My apologies for a long way around to the point but I thought that a “cute” story I recently heard on the radio.

What I really want to talk about is the big picture for the market, once one gets beyond the non-stop coverage of the U.S. “debt crisis”, and whatever the short-term market reaction will be this week. (I see the futures rallying hard Sunday evening as I write this).

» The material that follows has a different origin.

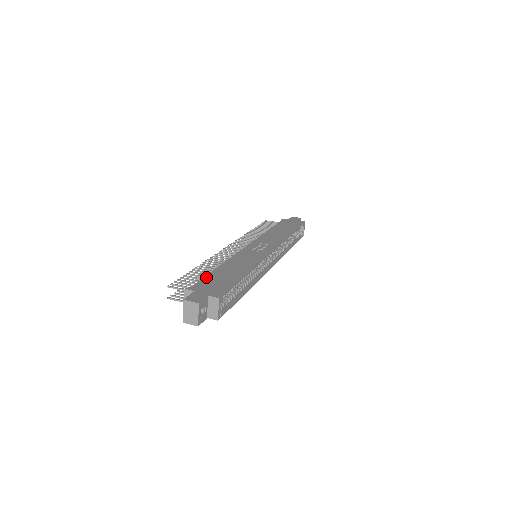
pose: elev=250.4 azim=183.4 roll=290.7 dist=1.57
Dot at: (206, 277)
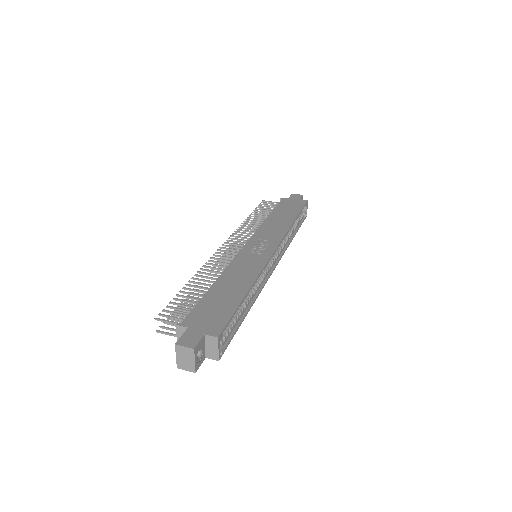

There is no shortage of analyst/pundit/equity strategist analysis of the market’s next major move, with the bull and the bear camps both well-represented and very vocal. And like Macro Mike, they are rather self-assured that “they” know the market answers going forward. I’ll try to keep this brief and simply summarize the major arguments being made.

The Bull Argument

  • The worst cases of the European debt crisis, Japan’s issues and the U.S. budget situation have already been priced into the equity markets.
  • Without the short-term “blip” of Washington inaction, the equity indices would be sitting at fresh 52-week highs right now.
  • Bottoms are being put in on the employment and housing situations in the U.S., as recently demonstrated last week by some more favorable data in each case.
  • Corporate earnings will continue to power the market higher in the 2nd half of 2011 and going forward. With 66% of S&P 500 companies reporting, 72% overall have surpassed expectations, and 85% of tech companies have done so. Earnings growth is +18% year over year versus a +13% forecast.
  • The “muted reaction” by the market to Washington’s follies and some recent soft economic data proves the market’s overall resiliency. The end of QE2 was a “nonevent”.

The Bear Argument

  • The bottom is far from in for housing and unemployment and the overall trendlines are still weak. Bank lending to homeowners and small business is still stalled out and consumer spending and confidence are hardly back to where they should be in a growth scenario.
  • The macro situations in Japan, the U.S. and Europe are obviously shaky and unstable, with one or two more “surprises” leading to a major market “event” to the downside. The price of gold tells you all you need to know.
  • Despite an admittedly stronger than expected earnings season, many large industrials and some large techs have issued ominous forecasts going forward. Earnings continue to be driven by cost-cutting more than revenue growth, Major layoffs are announced every week, not major hiring programs.
  • The overall “strength” of the equity indices in 2011 is being driven by a relatively small number of market leaders. Of the 100 most active stocks and ETF’s by volume traded in 2011 on American stock exchanges, 44 were positive in the 2nd quarter and 56 negative, despite the S&P being up almost 5% (the argument is essentially a variation of the 80/20 rule, which would state 20% of overachieving stocks are accounting for 80% of market gains).
  • There are indications of major hedge fund “derisking” accompanying three straight down months in the market (which has not occurred since 2008).
  • And most importantly, the 2nd Qtr. GDP figure of 1.3% growth was anemic and well short of 1.8-2.0% expectations (and a +3.3% forecast as recently as May). Since 1970, 6 out of 7 times the real GDP has slipped below 2% growth year-to-year, it has signaled the onset of a new recessionary period.

So, quo vadis? Where are we going? I wish I knew. But I think we can all learn a lesson from Macro Mike and understand that “absolute certitude” can be dangerous in this ever-changing investment environment.